I remember hearing about early versions of the female condom that hit the market and made the news a few years back. Like many of you, I would guess, I couldn't fully wrap my head around how it worked. It was once described to me as something similar to a sandwich baggy that gets put "up there." Well, now I know that while that description is somewhat close, its not quite like that. I recently had the opportunity to review an instruction booklet on how to use this new female-initiated contraception tool. The test was to see if I would understand how to use it simply by studying drawings (therefore making it universal in any language). So, as I sat staring at images of a [hopefully] fictional woman's vagina, which had been carefully sketched by one of my colleagues, here is what I learned (boys, if you can't handle words like vagina and labia, you should just skip over this part - and by doing so, you should also come to terms with having no hope of ever crossing over to "man" status):
The condom, which is quite a bit larger than the traditional male version but just as thin, is packaged so that the majority if it is folded and compressed into what looks like a pill capsule. The part not squeezed into the capsule is the open end, which contains a flexible ring that I would guess to be about 2 1/2 inches in diameter (think about the part of the male condom that surrounds the base of the penis, only bigger). The ring rests outside of the labia after the capsule part is inserted into the vagina, preventing the condom from slipping inside the vagina during intercourse. Okay, so now for the really interesting part: the capsule is held together at the tip by a substance that when it interacts with vaginal fluids, dissolves (usually in less than a minute), allowing the condom to unfold inside. Wait, there's more! Now, we are all aware of the movement involved in intercourse, so how does the thing stay inside? Well, PATH added four small foam dots to outside of the condom. And, again, with the help of those womanly juices, the dots expand and adhere to the sides of the vagina, holding it in place. And, finally, the best part? Apparently, according to couples testing the condom (imagine having THAT task!), these dots produce an enhanced sexual experience.Pretty cool, huh? Yeah, I love my job. More info can be found in the PATH Woman's Condom Factsheet.

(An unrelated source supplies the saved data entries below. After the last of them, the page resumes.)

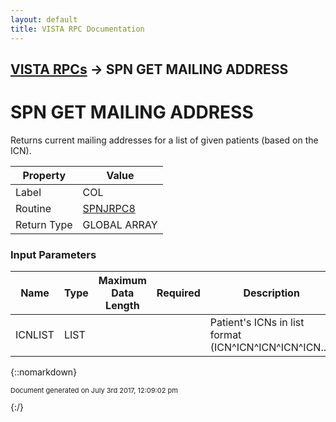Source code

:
 ```yaml
---
layout: default
title: VISTA RPC Documentation
---
```


## [VISTA RPCs](TableOfContents) &#8594; SPN GET MAILING ADDRESS
# SPN GET MAILING ADDRESS

Returns current mailing addresses for a list of given patients (based on the ICN).

Property | Value
--- | ---
Label | COL
Routine | [SPNJRPC8](http://code.osehra.org/dox/Routine_SPNJRPC8_source.html)
Return Type | GLOBAL ARRAY


### Input Parameters

Name | Type | Maximum Data Length | Required | Description
--- | --- | --- | --- | ---
ICNLIST | LIST |  |  | Patient&#x27;s ICNs in list format (ICN^ICN^ICN^ICN^ICN...)



{::nomarkdown} <br/><p style="font-size: 11px">Document generated on July 3rd 2017, 12:09:02 pm</p>{:/}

5. Friend sent me an email advertisement and coupon this week for AmazonFresh, Amazon.com's newest installment in one-click shopping: groceries delivered right to your door. I realize grocery delivery isn't exactly new, but the fact that Amazon is now offering it blows my mind. More importantly, it also eloquently adds to my "thanks-to-the-internet-we-really-never-ever-have-to-leave-our-homes-anymore" theory. And, we wonder why we have so many socially awkward people walking around. Why practice our interaction skills when we have an internet option to fulfill every need: vpn access for working from home, webmd and online pharmacies for medical care, facebook for socializing, match.com for dating, internet porn for sexual gratification, cnn.com for current events, and amazon.com for [now] everything a person could ever want/need. AmazonFresh... really? Just pry yourself away from the computer and go to the damn store.